Assignment → Give the number of lines below that contain the string "each", and no other text.

====== Material for this task

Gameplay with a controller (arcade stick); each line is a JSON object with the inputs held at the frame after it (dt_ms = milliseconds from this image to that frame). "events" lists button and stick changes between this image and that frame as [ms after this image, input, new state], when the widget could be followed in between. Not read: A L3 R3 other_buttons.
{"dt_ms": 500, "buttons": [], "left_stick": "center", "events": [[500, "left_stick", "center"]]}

============
====== Material for this task

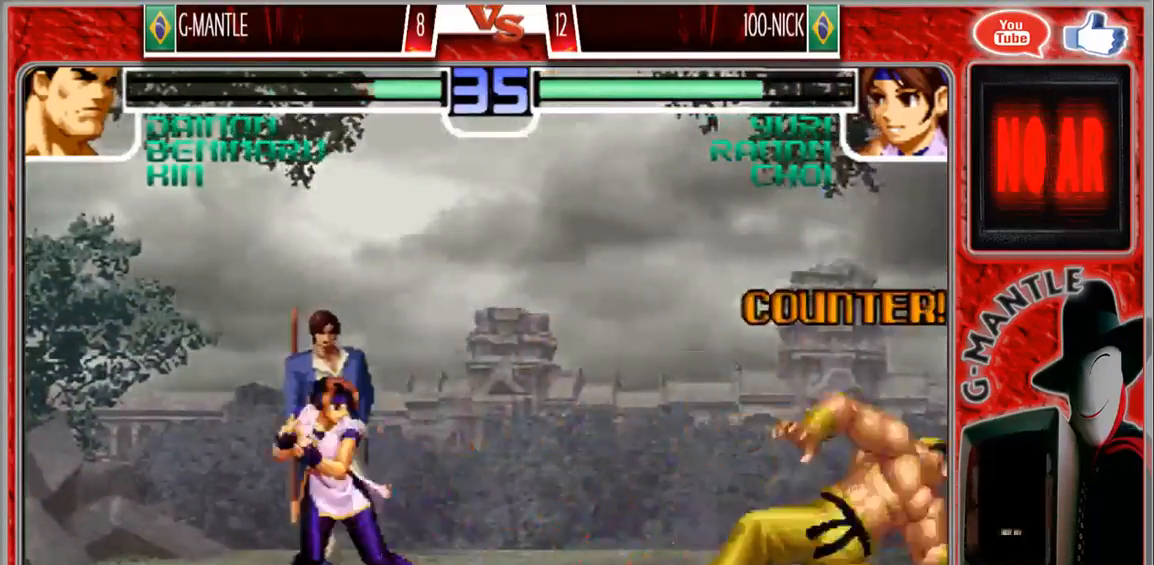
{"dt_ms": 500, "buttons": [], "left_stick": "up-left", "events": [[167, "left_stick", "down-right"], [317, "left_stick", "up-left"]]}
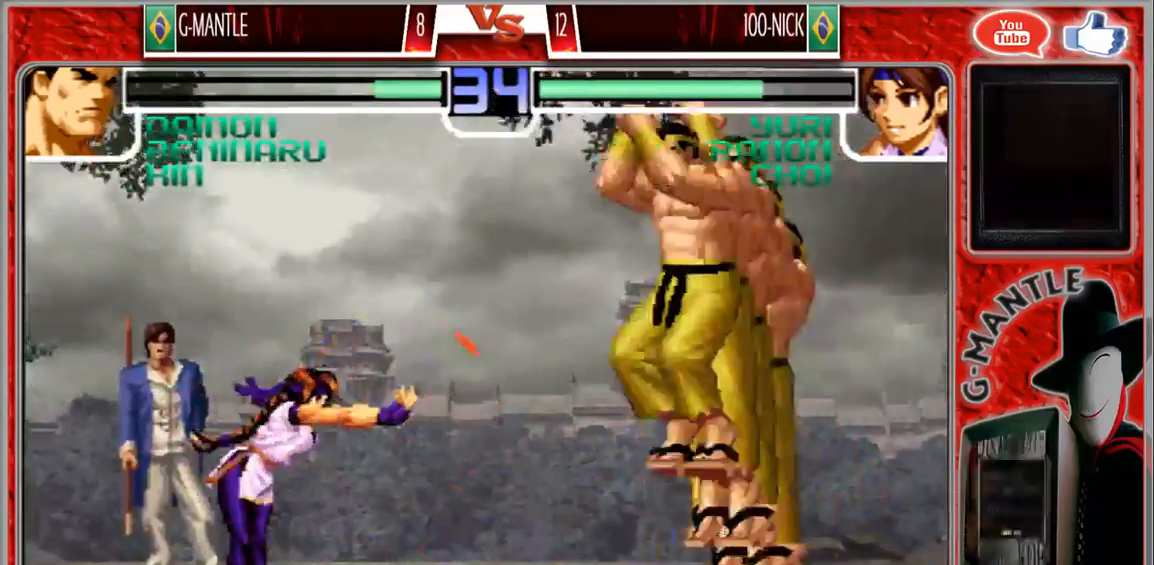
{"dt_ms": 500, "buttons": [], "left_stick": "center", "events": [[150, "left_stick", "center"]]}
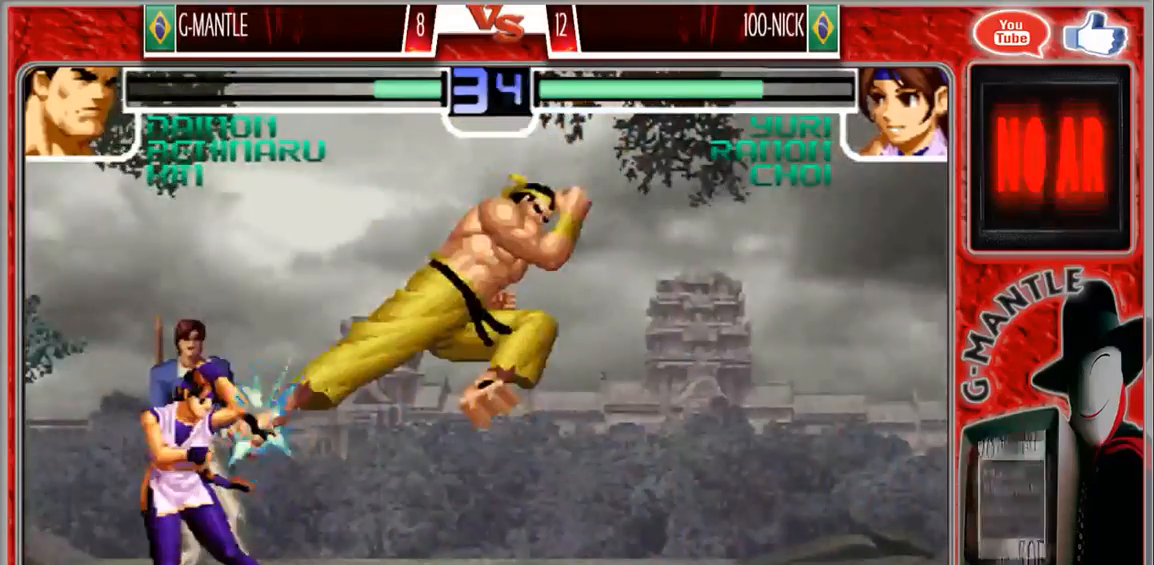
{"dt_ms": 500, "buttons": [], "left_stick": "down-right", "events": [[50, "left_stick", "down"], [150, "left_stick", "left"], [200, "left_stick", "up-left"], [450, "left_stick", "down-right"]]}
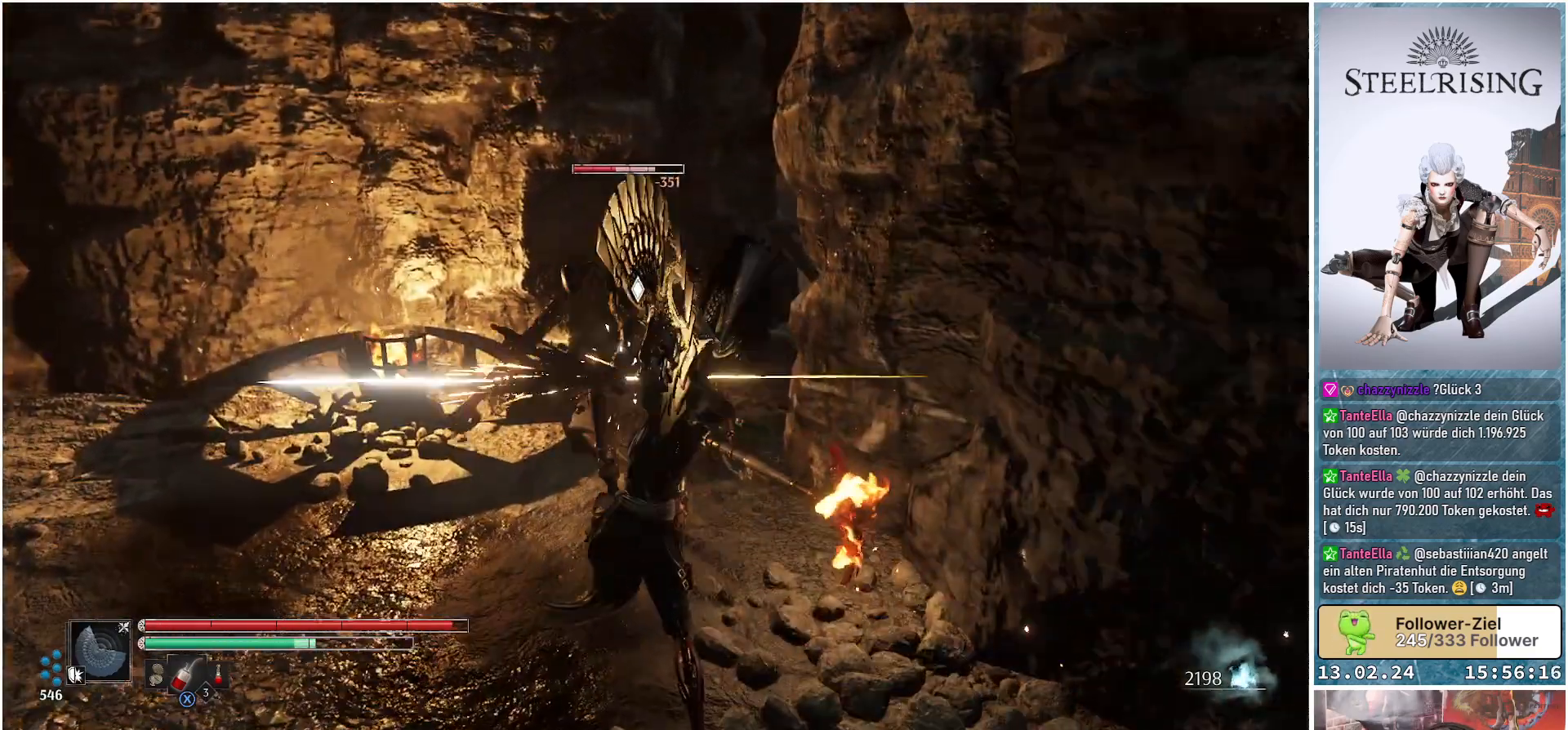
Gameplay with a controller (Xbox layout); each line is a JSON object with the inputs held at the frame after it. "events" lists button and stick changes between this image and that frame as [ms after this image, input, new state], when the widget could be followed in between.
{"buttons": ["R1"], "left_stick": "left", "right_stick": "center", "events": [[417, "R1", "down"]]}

============

Result of this task → 2